A picture can be worth > 1000 words
It's been a interesting time in my new role which l have been in for about 12 months now.  The product l get to work with is fantastic in so many ways for the end user.  The way that is configured allows it to be changed and moulded to fit the users wishes (within reason).  The downside to this is that there is a lot of complexity. 

The team l work with has responsibility for migrating data from our clients existing system to our system.  Speaking for myself, this can be a bit of a Rubik's Cube puzzle of what bit of data goes where and how.  Which speaking as a data geek can be fun.  Its taken me a while to understand both the product and the data model that supports the product and l am still learning very day!

Whilst working on a migration for one client, the form in which we received the data was a set of a large number of spreadsheets.  The information was spread over several spreadsheets mapping the data had been done by my colleague.  During a regular telephone conference with the client, we released that the client was not completely clear on how the data was being mapped from the spreadsheets to the application.  The spreadsheet view was a in a form they as the client understood and trusted (think trusted blanket).   Where as the application was still new shiny complicated and cold.  So my colleague took some screenshots of the spreadsheets, and of the application of where the data was being mapped to.  Using Google Diagrams, they drew some lines showing where values on the spreadsheet was placed in the application.  This was then passed to the client to review.

During the next telephone conference, the client was delighted with this simple diagram.  What my colleague had done was to delight and reassure the client at the same time.  They received from both the client and our own team praise for we saw as a simple task.

As l write this post l am creating some diagrams for another client we are working with.  One their requests was for a data dictionary for the views we provide for reporting.   The data dictionary was to include primary and foreign keys including which tables the foreign keys referenced. I was tasked with this bit of work, which l duly delivered to the client, it when down well.  The client then asked could be do some Entity Relationship Diagrams, with the object names and foreign keys.

At first l did not think this was going to be of much benefit.  All the required information was in the data dictionary after all.  Once l had completed the first one l had to say that my mind was changed.  Even though l had a good grasp of the data model, mapping the data dictionary to the ERD diagram was not as easy and simple as l first thought.  Even worst than that first l was enjoying the process, secondly l was learning as l went along.  Another of our regular meetings came round again.  So l had completed a rough draft of two diagrams, so l presented them.

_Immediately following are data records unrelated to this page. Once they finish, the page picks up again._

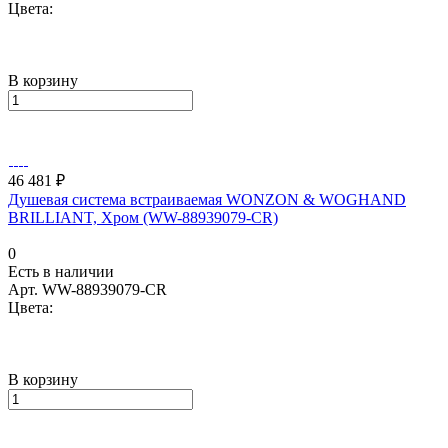
Цвета:
В корзину
46 481 ₽
Душевая система встраиваемая WONZON & WOGHAND
BRILLIANT, Хром (WW-88939079-CR)
0
Есть в наличии
Арт.
WW-88939079-CR
Цвета:
В корзину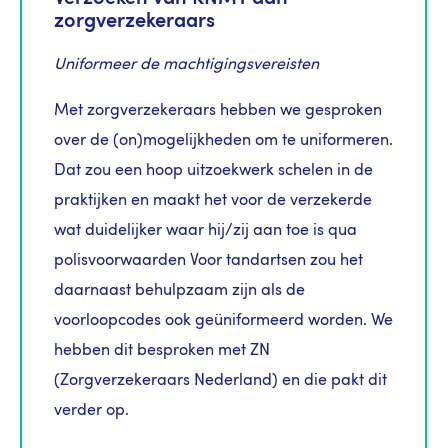
zorgverzekeraars
Uniformeer de machtigingsvereisten
Met zorgverzekeraars hebben we gesproken
over de (on)mogelijkheden om te uniformeren.
Dat zou een hoop uitzoekwerk schelen in de
praktijken en maakt het voor de verzekerde
wat duidelijker waar hij/zij aan toe is qua
polisvoorwaarden Voor tandartsen zou het
daarnaast behulpzaam zijn als de
voorloopcodes ook geüniformeerd worden. We
hebben dit besproken met ZN
(Zorgverzekeraars Nederland) en die pakt dit
verder op.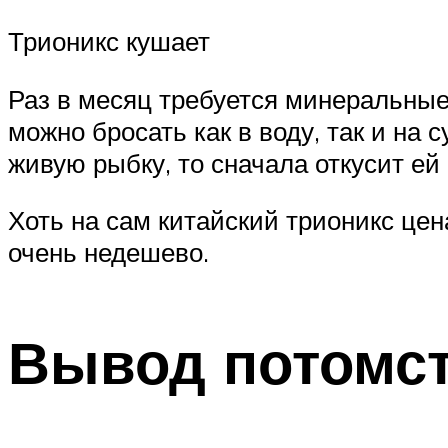
Трионикс кушает
Раз в месяц требуется минеральные
можно бросать как в воду, так и на
живую рыбку, то сначала откусит ей 
Хоть на сам китайский трионикс цен
очень недешево.
Вывод потомс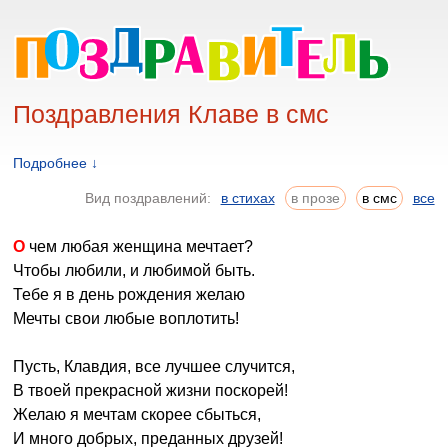
Поздравления Клаве в смс
Подробнее ↓
Вид поздравлений:
в стихах
в прозе
в смс
все
О чем любая женщина мечтает?
Чтобы любили, и любимой быть.
Тебе я в день рождения желаю
Мечты свои любые воплотить!
Пусть, Клавдия, все лучшее случится,
В твоей прекрасной жизни поскорей!
Желаю я мечтам скорее сбыться,
И много добрых, преданных друзей!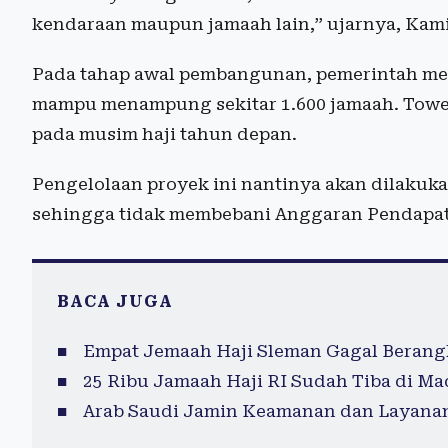
kendaraan maupun jamaah lain,” ujarnya, Kami
Pada tahap awal pembangunan, pemerintah men
mampu menampung sekitar 1.600 jamaah. Tower
pada musim haji tahun depan.
Pengelolaan proyek ini nantinya akan dilakuk
sehingga tidak membebani Anggaran Pendapat
BACA JUGA
Empat Jemaah Haji Sleman Gagal Berangk
25 Ribu Jamaah Haji RI Sudah Tiba di M
Arab Saudi Jamin Keamanan dan Layanan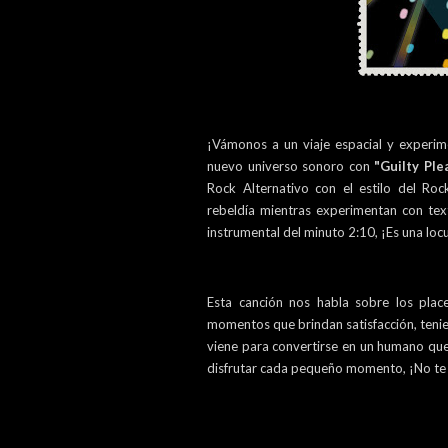
¡Vámonos a un viaje espacial y experi
nuevo universo sonoro con
"Guilty Ple
Rock Alternativo con el estilo del Roc
rebeldía mientras experimentan con tex
instrumental del minuto 2:10, ¡Es una loc
Esta canción nos habla sobre los place
momentos que brindan satisfacción, teni
viene para convertirse en un humano qu
disfrutar cada pequeño momento, ¡No te 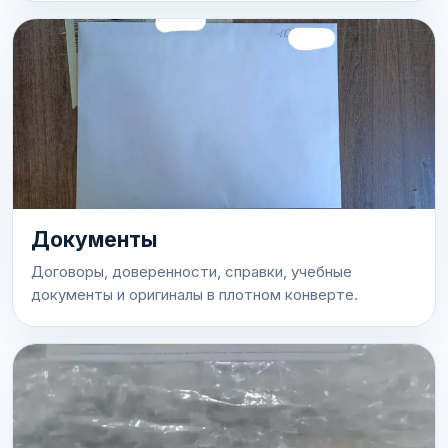
Документы
Договоры, доверенности, справки, учебные
документы и оригиналы в плотном конверте.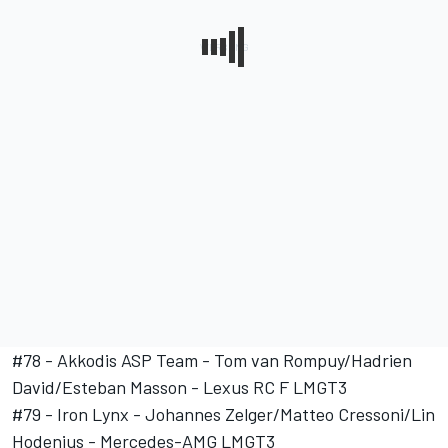
#78 - Akkodis ASP Team - Tom van Rompuy/Hadrien
David/Esteban Masson - Lexus RC F LMGT3
#79 - Iron Lynx - Johannes Zelger/Matteo Cressoni/Lin
Hodenius - Mercedes-AMG LMGT3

During the updates l presented the two diagrams, explaining that they where intended primarily for non-technical users who might be required to do some work on reporting.  Much to my surprise the client was delighted, and related that these would prove to be very useful to all users.

The take away for me is that even the simplest scruffiest diagram (back of a paper napkin) can communicate so much more than we might appreciate.  As adults we spend much of time, complicating verbally.  We should from time to time get the crayons out and just draw lines, circles, shapes.  It might be possible to explain in words something.  Yet l am reminded of the simple diagram of joins that has cemented firmly in my mind SQL joins (http://blog.codinghorror.com/a-visual-explanation-of-sql-joins/).  To this day, when l am thinking of a left or right join, that diagram pops into my head.  This says to me that what l need to remember its not how l communicate something, more that l communicate it in a way the client can readily (or instantly) understand.  Sometimes a picture is worth more than a thousand words.